Do the theocons really want a police state? Maybe I shouldn’t take it for granted that they don’t. ~Daniel McCarthy, The Tory Anarchist

What is interesting about Neuhaus’ “End of Democracy?” criticism of the government is that its justification of contemplating the overthrow of the regime rested on the consent of the governed and the right to revolt. (Yes, there is also an older justification of resistance to tyranny, but that is not the language Neuhaus was using.) This was Neuhaus at his least enthusiastic for intrusive and abusive government (he has apparently since regained his confidence in the moral goodness of the regime and its purposes abroad and does not talk about usurpation by any branch of government, least of all the executive), so I’m not quite sure what Mr. McCarthy thinks Neuhaus was proposing that suggests anything necessarily Robespierrean. (Jeffrey Hart has amusingly called Neuhaus a “Jacobinical priest,” contradiction in terms though that should be, but as much as I might like to agree with Mr. Hart I don’t think he was applying the term Jacobinical correctly.)
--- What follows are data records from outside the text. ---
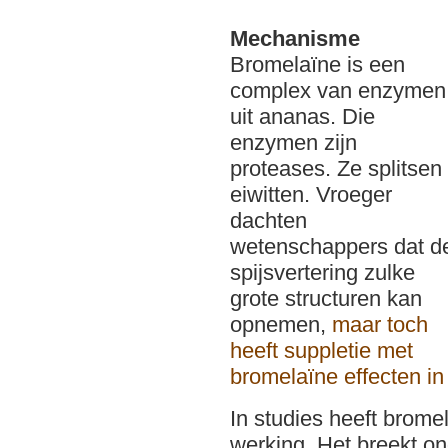
Mechanisme
Bromelaïne is een
complex van enzymen
uit ananas. Die
enzymen zijn
proteases. Ze splitsen
eiwitten. Vroeger
dachten
wetenschappers dat d
spijsvertering zulke
grote structuren kan
opnemen,
maar toch
heeft suppletie met
bromelaïne effecten in
In studies heeft brome
werking. Het breekt o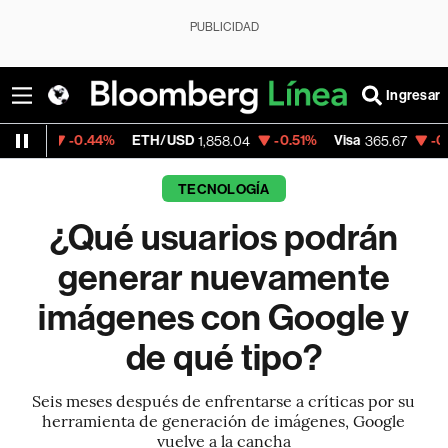
PUBLICIDAD
Ingresar
0.44%
ETH/USD
-0.51%
Visa
-0.13%
Merc
1,858.04
365.67
TECNOLOGÍA
¿Qué usuarios podrán
generar nuevamente
imágenes con Google y
de qué tipo?
Seis meses después de enfrentarse a críticas por su
herramienta de generación de imágenes, Google
vuelve a la cancha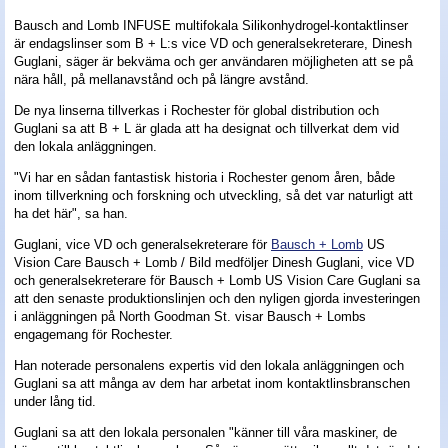
Bausch and Lomb INFUSE multifokala Silikonhydrogel-kontaktlinser
Nyheter - linser
är endagslinser som B + L:s vice VD och generalsekreterare, Dinesh
Guglani, säger är bekväma och ger användaren möjligheten att se på
nära håll, på mellanavstånd och på längre avstånd.
De nya linserna tillverkas i Rochester för global distribution och
Guglani sa att B + L är glada att ha designat och tillverkat dem vid
den lokala anläggningen.
"Vi har en sådan fantastisk historia i Rochester genom åren, både
inom tillverkning och forskning och utveckling, så det var naturligt att
ha det här", sa han.
Guglani, vice VD och generalsekreterare för
Bausch + Lomb
US
Vision Care Bausch + Lomb / Bild medföljer Dinesh Guglani, vice VD
och generalsekreterare för Bausch + Lomb US Vision Care Guglani sa
att den senaste produktionslinjen och den nyligen gjorda investeringen
i anläggningen på North Goodman St. visar Bausch + Lombs
engagemang för Rochester.
Han noterade personalens expertis vid den lokala anläggningen och
Guglani sa att många av dem har arbetat inom kontaktlinsbranschen
under lång tid.
Guglani sa att den lokala personalen "känner till våra maskiner, de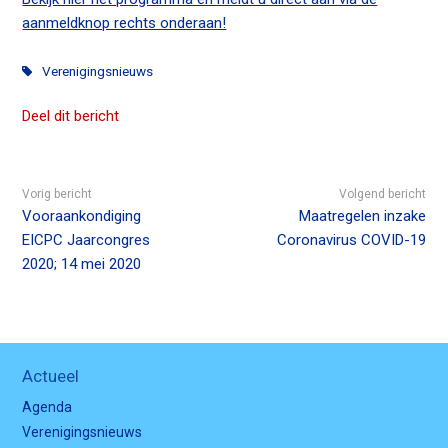
n
aanmeldknop rechts onderaan!
c
o
Verenigingsnieuws
n
t
Deel dit bericht
e
n
t
Vorig bericht
Volgend bericht
Vooraankondiging
Maatregelen inzake
EICPC Jaarcongres
Coronavirus COVID-19
2020; 14 mei 2020
Actueel
Agenda
Verenigingsnieuws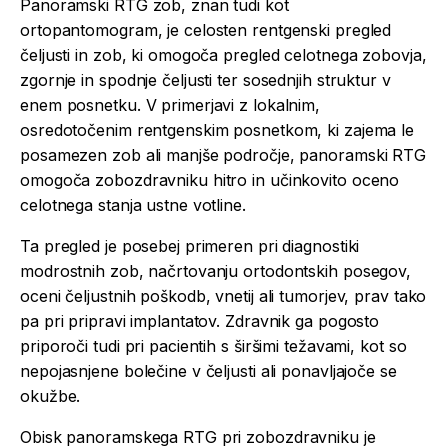
Panoramski RTG zob, znan tudi kot
ortopantomogram, je celosten rentgenski pregled
čeljusti in zob, ki omogoča pregled celotnega zobovja,
zgornje in spodnje čeljusti ter sosednjih struktur v
enem posnetku. V primerjavi z lokalnim,
osredotočenim rentgenskim posnetkom, ki zajema le
posamezen zob ali manjše področje, panoramski RTG
omogoča zobozdravniku hitro in učinkovito oceno
celotnega stanja ustne votline.
Ta pregled je posebej primeren pri diagnostiki
modrostnih zob, načrtovanju ortodontskih posegov,
oceni čeljustnih poškodb, vnetij ali tumorjev, prav tako
pa pri pripravi implantatov. Zdravnik ga pogosto
priporoči tudi pri pacientih s širšimi težavami, kot so
nepojasnjene bolečine v čeljusti ali ponavljajoče se
okužbe.
Obisk panoramskega RTG pri zobozdravniku je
The occasion for the imagined revolt against the regime was the moral bankruptcy and moral evil of a regime that abets and supports mass murder (what else do you call legalised and state-subsidised abortion?) and that does so at the whim of judges who are neither accountable nor within their authority to grant such “rights,” but the rhetorical justification was entirely a liberal one. If a radical application of contractarian theory gives you Robespierre, as it certainly can and has, this is a flaw in something inherent in that theory and inherent in liberalism and not something that can be laid at the door of the theocratic bogeymen who dwell, for example, in the imaginations of the Brothers Wachowski.